» LISTED ENTRIES
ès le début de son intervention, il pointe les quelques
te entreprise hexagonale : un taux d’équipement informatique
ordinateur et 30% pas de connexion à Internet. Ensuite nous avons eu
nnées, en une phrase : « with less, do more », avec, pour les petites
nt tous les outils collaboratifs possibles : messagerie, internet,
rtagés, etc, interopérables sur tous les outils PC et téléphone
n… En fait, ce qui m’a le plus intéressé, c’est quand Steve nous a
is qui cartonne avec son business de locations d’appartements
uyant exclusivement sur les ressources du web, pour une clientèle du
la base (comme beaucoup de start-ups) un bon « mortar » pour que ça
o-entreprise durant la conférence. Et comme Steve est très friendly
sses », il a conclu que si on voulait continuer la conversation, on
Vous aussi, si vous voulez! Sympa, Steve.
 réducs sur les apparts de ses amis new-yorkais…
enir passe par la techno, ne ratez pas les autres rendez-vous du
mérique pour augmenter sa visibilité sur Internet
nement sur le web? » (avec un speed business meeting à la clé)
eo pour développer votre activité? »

» EXERCISE REQUIREMENTS
A complete, exact copy of the material is required.

» SOLUTION TO THE PROBLEM
ès le début de son intervention, il pointe les quelques
te entreprise hexagonale : un taux d’équipement informatique
ordinateur et 30% pas de connexion à Internet. Ensuite nous avons eu
nnées, en une phrase : « with less, do more », avec, pour les petites
nt tous les outils collaboratifs possibles : messagerie, internet,
rtagés, etc, interopérables sur tous les outils PC et téléphone
n… En fait, ce qui m’a le plus intéressé, c’est quand Steve nous a
is qui cartonne avec son business de locations d’appartements
uyant exclusivement sur les ressources du web, pour une clientèle du
la base (comme beaucoup de start-ups) un bon « mortar » pour que ça
o-entreprise durant la conférence. Et comme Steve est très friendly
sses », il a conclu que si on voulait continuer la conversation, on
Vous aussi, si vous voulez! Sympa, Steve.
 réducs sur les apparts de ses amis new-yorkais…
enir passe par la techno, ne ratez pas les autres rendez-vous du
mérique pour augmenter sa visibilité sur Internet
nement sur le web? » (avec un speed business meeting à la clé)
eo pour développer votre activité? »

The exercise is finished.